In general, it must be taken into account that developments in the German territories of the 19th century, as in the rest of Europe, often took very different paths. "The" Church and "Protestantism did not exist as a single bloc.
For example, Lutheran pastors and their parishes in the Grand Duchy of Baden around 1860/70 showed a great deal of openness to Protestantism and the modern world. For the practical pastoral care and the political participation of the clergy there was a "pastoral concept of citizenship", which is described as "political bourgeoisie". And in Prussia, too, the "political clergyman" was a much discussed phenomenon in the middle of the 19th century and a problem for many parishioners as well as for some governments, because some Christians did not want to see political opinions carried into the church.

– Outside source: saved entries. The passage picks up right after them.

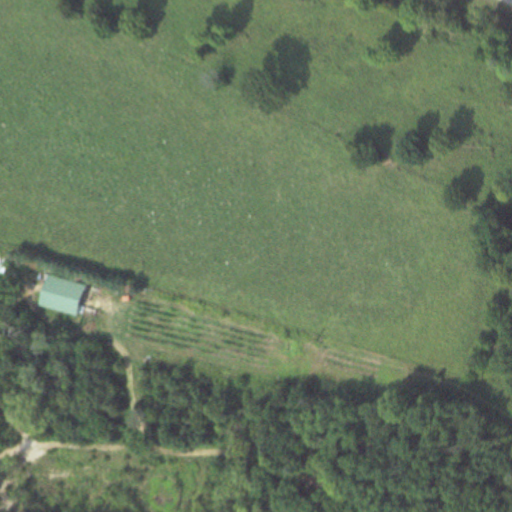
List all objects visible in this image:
building: (58, 294)
building: (73, 296)
road: (69, 451)
road: (167, 453)
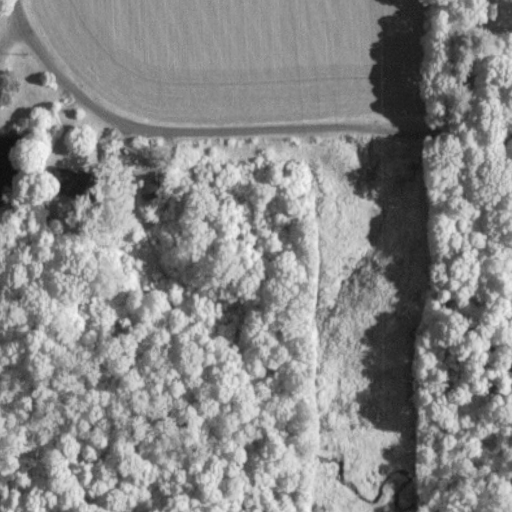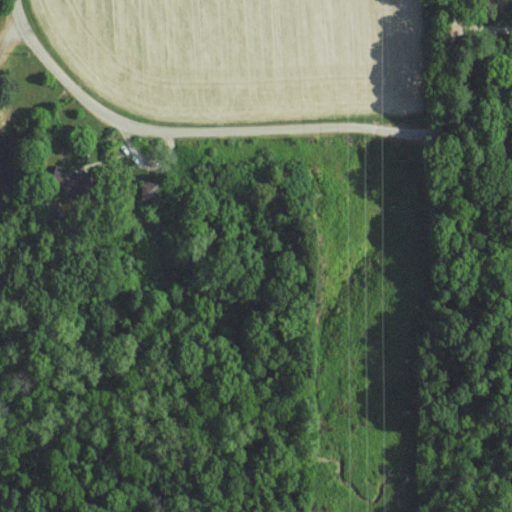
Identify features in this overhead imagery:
road: (201, 131)
building: (58, 177)
building: (148, 188)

The relationship between the Protestant church, clerical office and politics was always controversial, but a "political religion" was rejected. In 1863 the Bavarian Lutheran Consistory emphatically formulated that no Christian is obliged to a certain political opinion: "What is more wrong than this, to say that a Christian as such must be a royalist, or he must be a republican, or he must be a constitutionalist or something like that His Christianity obliges him to nothing but that he does not think of abolishing the existing order by force, but that he actually himself as a royalist in an unconditional monarchy, as a constitutionalist in a constitutional state, and as a republican in a republic hold. " Both the Lutheran and the Calvinist Reformed side openly criticized the secular authorities, and a politically divergent attitude was expressly claimed.

After the founding of the empire in 1870/71, national, anti-Catholic currents interlocked in large parts of Lutheranism with the awareness that they would play a key role in supporting the new German monarchy in the empire. In research this is described as "pastor nationalism". It is understandable that there were hardly any such movements in the Catholic part of the empire, because there devout Catholics were faced with a dilemma between the claims of the Catholic Church (ultramontanism) and the claim to power of the autonomous nation-state.